→ **BRANO ESTRATTO**:
Quando ho aperto questo blog, volevo raccontare storie di ritorni e di “restanze”. Quella che segue è la prima testimonianza che non esce dalle frontiere italiane. Viaggia da Sud a Nord, e viceversa, ma parla italiano (con accento campano e calabrese). I protagonisti sono Antonio e Federica: 29 anni, calabrese, un dottorato in ingegneria informatica lui; 26 anni, campana, una laurea in filologia moderna lei. I soldi del loro matrimonio, già programmato da tempo, hanno deciso di usarli per fondare Condomani, un social network gestionale, «il primo al mondo», per la gestione online del condominio.

→ **COMPITI DA SVOLGERE**:
(A) Puoi riportare il brano su Condomani cominciando da "Quando ho aperto" e proseguendo fino a "online del condominio.", sostituendo "blog" con "sito"?
(B) Sapresti proseguire il brano su Condomani, riprendendo subito dopo la sua ultima frase?
L'elenco qui di seguito è materiale a sé, distinto dal brano su Condomani.

→ **SEZIONE DATI**:
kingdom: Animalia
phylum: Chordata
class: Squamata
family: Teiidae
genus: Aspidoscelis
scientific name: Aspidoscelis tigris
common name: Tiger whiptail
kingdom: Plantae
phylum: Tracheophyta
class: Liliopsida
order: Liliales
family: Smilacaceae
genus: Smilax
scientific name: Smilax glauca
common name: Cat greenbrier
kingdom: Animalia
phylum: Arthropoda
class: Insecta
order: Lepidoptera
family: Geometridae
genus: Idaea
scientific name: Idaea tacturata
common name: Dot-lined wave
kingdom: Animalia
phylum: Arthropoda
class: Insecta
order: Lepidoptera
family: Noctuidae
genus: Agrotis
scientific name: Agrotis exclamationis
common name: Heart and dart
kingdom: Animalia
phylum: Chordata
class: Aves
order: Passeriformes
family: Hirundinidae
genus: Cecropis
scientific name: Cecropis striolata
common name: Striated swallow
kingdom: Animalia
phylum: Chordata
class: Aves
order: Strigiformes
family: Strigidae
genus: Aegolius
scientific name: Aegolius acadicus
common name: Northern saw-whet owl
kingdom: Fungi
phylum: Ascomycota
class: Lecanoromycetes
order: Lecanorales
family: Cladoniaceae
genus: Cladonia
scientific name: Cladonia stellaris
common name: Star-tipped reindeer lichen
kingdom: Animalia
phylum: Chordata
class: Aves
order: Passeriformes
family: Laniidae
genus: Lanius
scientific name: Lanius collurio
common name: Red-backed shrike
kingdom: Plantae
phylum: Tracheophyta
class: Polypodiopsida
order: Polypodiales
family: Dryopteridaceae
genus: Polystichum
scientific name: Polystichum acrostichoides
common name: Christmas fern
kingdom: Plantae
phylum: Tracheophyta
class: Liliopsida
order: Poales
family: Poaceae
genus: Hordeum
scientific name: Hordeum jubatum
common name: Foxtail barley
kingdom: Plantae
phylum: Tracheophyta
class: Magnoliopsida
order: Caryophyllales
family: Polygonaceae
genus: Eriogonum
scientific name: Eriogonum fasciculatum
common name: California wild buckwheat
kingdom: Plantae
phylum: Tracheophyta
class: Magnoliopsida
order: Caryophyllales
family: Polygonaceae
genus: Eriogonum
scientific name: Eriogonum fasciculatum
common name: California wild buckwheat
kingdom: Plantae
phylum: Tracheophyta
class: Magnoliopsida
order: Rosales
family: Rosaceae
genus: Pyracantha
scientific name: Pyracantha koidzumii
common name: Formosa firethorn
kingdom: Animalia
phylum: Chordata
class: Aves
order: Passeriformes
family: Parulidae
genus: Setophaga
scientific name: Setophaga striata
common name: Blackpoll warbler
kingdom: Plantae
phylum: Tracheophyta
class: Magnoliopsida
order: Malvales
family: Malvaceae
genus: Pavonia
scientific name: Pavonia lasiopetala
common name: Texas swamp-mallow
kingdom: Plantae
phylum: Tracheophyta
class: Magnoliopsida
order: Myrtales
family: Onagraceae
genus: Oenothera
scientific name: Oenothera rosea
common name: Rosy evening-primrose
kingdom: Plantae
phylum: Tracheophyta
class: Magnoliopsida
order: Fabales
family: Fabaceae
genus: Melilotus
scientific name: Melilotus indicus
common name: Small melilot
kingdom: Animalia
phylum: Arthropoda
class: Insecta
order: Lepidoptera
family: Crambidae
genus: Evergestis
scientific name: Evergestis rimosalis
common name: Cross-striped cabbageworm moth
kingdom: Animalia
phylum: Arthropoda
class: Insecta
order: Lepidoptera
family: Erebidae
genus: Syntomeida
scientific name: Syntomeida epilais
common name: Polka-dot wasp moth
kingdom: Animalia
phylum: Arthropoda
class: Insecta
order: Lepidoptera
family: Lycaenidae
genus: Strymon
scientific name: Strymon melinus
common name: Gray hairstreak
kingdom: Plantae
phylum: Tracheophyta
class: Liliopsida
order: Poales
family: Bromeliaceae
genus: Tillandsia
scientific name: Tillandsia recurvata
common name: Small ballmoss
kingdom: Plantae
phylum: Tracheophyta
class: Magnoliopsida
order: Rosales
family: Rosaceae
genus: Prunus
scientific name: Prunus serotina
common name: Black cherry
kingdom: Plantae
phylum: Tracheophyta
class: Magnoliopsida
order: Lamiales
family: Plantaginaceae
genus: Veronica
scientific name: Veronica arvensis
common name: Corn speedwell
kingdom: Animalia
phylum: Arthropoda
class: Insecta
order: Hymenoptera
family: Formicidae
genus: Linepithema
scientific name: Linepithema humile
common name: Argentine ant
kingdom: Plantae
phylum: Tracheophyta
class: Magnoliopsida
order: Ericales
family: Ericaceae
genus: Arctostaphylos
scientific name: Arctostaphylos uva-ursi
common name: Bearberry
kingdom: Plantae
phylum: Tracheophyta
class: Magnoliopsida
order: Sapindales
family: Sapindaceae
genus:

→ **SOLUZIONI PER COMPITO**:
(A)
Quando ho aperto questo sito, volevo raccontare storie di ritorni e di “restanze”. Quella che segue è la prima testimonianza che non esce dalle frontiere italiane. Viaggia da Sud a Nord, e viceversa, ma parla italiano (con accento campano e calabrese). I protagonisti sono Antonio e Federica: 29 anni, calabrese, un dottorato in ingegneria informatica lui; 26 anni, campana, una laurea in filologia moderna lei. I soldi del loro matrimonio, già programmato da tempo, hanno deciso di usarli per fondare Condomani, un social network gestionale, «il primo al mondo», per la gestione online del condominio.

(B)
«Condomani si rivolge ad amministratori, condòmini e fornitori della manutenzione dei condomini. E’ un prodotto da utilizzare unicamente sul web che permette in pochi click di gestire segnalazioni, monitorare lavori, controllare la contabilità, proporre ordini del giorno e molto altro» mi spiega Federica. L’idea l’ha avuta il suo ragazzo, Antonio, e affonda le sue radici in Calabria, «una terra arida e secca, non di talenti, ma di acqua che la irrighi e che la renda fertile». Il progetto è piaciuto, ha vinto diversi premi, ha avuto un buon riscontro di pubblico e l’8 marzo 2013 è diventato una Srls (trasformata poi in Srl nel gennaio 2014). Oggi, a un anno dalla sua fondazione, Condomani è stato scelto da 6.000 edifici: «Tutti i nostri clienti sono contentissimi, come noi, che abbiamo raggiunto il nostro obiettivo: migliorare e semplificare la vita delle persone. Condomani ti aiuta a lavorare in maniera più rapida e questo ti permette di avere più tempo da dedicare alle tue passioni, oltre al lavoro, ed essere più felice alla fine della giornata». Una “felicità” coltivata all’interno dello stesso ambientale condominiale: «Aspiriamo a un’idea di condominio che vada oltre le liti e i dispetti e che sia armoniosa e produttiva, onesta e tranquilla, proiettata verso il futuro. Riteniamo infatti che il condominio sia in sé un piccolo un microcosmo e che, dalla buona gestione di quest’ultimo, si possa facilmente arrivare alla buona gestione della “cosa pubblica”».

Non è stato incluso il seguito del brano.